BEGIN GIVEN INFORMATION

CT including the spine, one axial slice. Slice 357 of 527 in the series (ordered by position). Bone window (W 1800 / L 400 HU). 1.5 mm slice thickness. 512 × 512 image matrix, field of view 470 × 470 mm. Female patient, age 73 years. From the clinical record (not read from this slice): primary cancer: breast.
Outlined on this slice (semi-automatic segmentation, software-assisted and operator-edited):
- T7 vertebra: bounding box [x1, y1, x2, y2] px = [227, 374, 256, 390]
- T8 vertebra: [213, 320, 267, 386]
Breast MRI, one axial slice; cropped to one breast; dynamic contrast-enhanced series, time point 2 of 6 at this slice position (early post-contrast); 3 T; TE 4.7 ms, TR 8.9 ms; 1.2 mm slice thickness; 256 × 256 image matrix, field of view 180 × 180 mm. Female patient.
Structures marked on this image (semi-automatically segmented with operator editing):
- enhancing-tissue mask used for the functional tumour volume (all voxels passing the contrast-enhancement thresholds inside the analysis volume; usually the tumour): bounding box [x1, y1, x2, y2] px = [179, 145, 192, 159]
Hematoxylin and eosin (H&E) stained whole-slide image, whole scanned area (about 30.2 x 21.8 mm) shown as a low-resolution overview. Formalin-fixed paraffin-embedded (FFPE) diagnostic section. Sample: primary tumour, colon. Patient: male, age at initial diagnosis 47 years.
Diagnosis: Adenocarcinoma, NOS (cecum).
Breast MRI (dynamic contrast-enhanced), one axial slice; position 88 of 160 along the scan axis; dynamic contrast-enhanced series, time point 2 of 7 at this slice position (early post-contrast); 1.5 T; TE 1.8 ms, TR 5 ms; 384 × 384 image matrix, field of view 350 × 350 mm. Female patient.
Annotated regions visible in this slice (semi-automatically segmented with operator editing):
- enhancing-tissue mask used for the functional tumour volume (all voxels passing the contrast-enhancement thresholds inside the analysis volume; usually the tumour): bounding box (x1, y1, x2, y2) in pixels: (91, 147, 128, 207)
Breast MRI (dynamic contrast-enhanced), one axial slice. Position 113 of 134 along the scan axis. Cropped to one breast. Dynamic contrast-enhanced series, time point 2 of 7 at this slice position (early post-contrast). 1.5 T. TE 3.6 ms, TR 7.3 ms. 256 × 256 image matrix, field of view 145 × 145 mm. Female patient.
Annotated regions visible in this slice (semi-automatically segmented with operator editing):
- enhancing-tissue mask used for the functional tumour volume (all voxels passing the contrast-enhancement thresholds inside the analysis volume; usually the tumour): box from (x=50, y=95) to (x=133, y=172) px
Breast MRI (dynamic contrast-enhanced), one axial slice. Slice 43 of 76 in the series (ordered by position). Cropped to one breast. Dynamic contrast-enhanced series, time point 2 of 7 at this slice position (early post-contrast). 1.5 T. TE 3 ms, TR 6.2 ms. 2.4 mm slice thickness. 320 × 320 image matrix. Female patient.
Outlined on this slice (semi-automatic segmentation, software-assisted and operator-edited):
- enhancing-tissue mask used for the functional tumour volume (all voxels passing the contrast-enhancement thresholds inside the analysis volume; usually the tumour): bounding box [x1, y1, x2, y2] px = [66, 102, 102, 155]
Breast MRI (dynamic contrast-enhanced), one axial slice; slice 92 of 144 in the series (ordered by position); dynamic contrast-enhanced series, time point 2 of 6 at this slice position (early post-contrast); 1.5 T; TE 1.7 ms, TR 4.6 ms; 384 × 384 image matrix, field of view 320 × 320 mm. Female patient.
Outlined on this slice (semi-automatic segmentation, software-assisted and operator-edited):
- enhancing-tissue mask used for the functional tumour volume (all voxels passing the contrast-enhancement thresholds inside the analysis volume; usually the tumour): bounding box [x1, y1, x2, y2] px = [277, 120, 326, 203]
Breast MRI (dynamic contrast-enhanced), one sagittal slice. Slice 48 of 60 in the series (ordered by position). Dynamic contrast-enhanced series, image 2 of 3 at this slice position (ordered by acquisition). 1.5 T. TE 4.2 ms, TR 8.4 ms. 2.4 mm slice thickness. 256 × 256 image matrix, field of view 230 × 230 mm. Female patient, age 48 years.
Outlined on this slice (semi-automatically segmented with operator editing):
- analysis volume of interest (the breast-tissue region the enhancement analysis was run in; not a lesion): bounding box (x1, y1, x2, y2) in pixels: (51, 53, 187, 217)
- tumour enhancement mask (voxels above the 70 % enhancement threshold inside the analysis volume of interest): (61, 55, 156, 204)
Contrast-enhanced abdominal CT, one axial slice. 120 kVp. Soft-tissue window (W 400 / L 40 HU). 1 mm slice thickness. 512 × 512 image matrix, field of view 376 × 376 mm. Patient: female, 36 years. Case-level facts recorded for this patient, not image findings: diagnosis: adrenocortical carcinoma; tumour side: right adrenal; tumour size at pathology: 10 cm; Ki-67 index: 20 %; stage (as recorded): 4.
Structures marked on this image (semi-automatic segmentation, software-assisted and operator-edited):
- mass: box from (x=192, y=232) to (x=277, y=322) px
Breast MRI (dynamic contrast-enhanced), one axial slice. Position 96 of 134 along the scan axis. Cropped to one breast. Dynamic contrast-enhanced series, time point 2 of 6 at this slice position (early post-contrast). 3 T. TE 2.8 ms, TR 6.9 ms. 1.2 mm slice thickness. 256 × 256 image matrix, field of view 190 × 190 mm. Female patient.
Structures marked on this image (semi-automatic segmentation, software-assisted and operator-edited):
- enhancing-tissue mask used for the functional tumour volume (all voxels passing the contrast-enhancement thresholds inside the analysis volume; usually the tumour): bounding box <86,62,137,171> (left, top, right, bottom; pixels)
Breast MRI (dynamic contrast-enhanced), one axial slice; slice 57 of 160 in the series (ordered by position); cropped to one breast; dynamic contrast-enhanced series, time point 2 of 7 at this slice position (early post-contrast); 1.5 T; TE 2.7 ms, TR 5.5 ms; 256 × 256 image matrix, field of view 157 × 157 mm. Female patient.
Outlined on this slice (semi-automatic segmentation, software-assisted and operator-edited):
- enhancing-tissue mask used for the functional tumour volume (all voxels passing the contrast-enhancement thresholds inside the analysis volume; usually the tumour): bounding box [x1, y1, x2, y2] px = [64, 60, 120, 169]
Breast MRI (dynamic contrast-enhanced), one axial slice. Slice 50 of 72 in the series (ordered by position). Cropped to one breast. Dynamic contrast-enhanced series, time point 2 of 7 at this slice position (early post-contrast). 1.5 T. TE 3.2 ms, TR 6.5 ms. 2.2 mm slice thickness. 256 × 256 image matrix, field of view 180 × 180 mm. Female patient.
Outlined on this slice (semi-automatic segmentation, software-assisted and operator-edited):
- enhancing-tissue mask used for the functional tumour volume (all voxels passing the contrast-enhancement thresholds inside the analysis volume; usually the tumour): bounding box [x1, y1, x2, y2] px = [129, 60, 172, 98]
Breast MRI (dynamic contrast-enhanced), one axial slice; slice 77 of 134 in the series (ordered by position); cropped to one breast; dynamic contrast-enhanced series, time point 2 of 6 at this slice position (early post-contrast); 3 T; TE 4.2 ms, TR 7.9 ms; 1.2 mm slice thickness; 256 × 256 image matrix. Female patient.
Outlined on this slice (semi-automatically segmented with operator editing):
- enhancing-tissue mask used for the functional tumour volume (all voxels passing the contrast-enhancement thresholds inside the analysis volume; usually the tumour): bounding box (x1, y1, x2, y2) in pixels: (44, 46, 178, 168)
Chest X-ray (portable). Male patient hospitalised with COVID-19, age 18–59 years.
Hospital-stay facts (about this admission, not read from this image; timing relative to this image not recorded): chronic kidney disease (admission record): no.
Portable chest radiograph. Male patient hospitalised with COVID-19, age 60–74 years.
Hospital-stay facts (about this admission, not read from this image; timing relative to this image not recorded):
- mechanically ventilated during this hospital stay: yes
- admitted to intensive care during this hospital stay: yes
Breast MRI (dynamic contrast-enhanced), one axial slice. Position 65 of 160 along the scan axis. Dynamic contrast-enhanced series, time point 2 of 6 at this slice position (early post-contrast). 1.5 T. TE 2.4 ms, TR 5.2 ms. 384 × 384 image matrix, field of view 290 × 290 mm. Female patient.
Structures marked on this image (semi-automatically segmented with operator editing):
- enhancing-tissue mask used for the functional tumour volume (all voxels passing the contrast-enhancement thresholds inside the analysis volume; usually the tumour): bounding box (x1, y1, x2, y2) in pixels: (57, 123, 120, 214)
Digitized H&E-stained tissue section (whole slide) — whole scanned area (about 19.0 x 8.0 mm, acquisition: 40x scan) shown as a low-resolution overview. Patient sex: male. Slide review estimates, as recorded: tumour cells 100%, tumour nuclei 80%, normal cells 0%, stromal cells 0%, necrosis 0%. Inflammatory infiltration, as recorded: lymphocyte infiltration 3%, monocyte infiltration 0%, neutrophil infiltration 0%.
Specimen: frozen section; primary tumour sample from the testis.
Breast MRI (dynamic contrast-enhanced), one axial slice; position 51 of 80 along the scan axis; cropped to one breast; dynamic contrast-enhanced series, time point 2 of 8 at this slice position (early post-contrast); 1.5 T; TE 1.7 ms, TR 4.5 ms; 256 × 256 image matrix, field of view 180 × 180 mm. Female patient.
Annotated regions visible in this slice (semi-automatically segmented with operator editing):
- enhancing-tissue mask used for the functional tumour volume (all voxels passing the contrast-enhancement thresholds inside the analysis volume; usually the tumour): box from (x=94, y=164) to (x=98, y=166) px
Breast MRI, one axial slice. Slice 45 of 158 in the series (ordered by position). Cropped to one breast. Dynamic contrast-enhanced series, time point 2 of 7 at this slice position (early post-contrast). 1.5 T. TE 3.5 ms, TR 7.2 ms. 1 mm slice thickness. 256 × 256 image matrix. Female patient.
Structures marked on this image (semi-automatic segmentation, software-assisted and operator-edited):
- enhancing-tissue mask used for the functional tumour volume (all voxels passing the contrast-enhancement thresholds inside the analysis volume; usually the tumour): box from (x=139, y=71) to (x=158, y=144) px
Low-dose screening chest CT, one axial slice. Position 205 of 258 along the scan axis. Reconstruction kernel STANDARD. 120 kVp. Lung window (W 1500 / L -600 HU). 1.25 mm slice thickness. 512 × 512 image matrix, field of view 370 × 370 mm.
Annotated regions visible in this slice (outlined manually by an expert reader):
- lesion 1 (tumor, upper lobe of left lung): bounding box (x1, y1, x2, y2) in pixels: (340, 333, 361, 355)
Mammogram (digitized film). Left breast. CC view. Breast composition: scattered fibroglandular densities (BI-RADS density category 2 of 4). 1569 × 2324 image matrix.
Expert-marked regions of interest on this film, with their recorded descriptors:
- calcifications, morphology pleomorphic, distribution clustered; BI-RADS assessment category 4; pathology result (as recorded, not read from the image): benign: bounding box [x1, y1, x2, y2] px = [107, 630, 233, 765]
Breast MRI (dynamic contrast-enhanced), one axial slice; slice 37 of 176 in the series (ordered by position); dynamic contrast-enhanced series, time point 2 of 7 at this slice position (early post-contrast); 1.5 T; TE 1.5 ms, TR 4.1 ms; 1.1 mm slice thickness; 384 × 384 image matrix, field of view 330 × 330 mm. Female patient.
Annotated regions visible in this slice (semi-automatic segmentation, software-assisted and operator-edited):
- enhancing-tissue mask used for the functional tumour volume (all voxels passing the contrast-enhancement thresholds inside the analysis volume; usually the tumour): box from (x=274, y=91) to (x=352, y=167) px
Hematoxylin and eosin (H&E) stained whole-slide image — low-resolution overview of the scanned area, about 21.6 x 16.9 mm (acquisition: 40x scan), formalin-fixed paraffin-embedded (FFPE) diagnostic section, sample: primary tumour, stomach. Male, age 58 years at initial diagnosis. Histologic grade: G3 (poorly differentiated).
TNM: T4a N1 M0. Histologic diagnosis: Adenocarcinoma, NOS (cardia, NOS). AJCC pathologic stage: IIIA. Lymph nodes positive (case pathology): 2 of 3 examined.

END GIVEN INFORMATION

# PROBLEM STATEMENT
The answer is the lines above between the line holding "190 mm. Female patient." and the line holding "60, 172, 98]", inclusive, each written out exactly, and no others.

# OUTPUT OF THE TASK
Breast MRI (dynamic contrast-enhanced), one axial slice. Position 96 of 134 along the scan axis. Cropped to one breast. Dynamic contrast-enhanced series, time point 2 of 6 at this slice position (early post-contrast). 3 T. TE 2.8 ms, TR 6.9 ms. 1.2 mm slice thickness. 256 × 256 image matrix, field of view 190 × 190 mm. Female patient.
Structures marked on this image (semi-automatic segmentation, software-assisted and operator-edited):
- enhancing-tissue mask used for the functional tumour volume (all voxels passing the contrast-enhancement thresholds inside the analysis volume; usually the tumour): bounding box <86,62,137,171> (left, top, right, bottom; pixels)
Breast MRI (dynamic contrast-enhanced), one axial slice; slice 57 of 160 in the series (ordered by position); cropped to one breast; dynamic contrast-enhanced series, time point 2 of 7 at this slice position (early post-contrast); 1.5 T; TE 2.7 ms, TR 5.5 ms; 256 × 256 image matrix, field of view 157 × 157 mm. Female patient.
Outlined on this slice (semi-automatic segmentation, software-assisted and operator-edited):
- enhancing-tissue mask used for the functional tumour volume (all voxels passing the contrast-enhancement thresholds inside the analysis volume; usually the tumour): bounding box [x1, y1, x2, y2] px = [64, 60, 120, 169]
Breast MRI (dynamic contrast-enhanced), one axial slice. Slice 50 of 72 in the series (ordered by position). Cropped to one breast. Dynamic contrast-enhanced series, time point 2 of 7 at this slice position (early post-contrast). 1.5 T. TE 3.2 ms, TR 6.5 ms. 2.2 mm slice thickness. 256 × 256 image matrix, field of view 180 × 180 mm. Female patient.
Outlined on this slice (semi-automatic segmentation, software-assisted and operator-edited):
- enhancing-tissue mask used for the functional tumour volume (all voxels passing the contrast-enhancement thresholds inside the analysis volume; usually the tumour): bounding box [x1, y1, x2, y2] px = [129, 60, 172, 98]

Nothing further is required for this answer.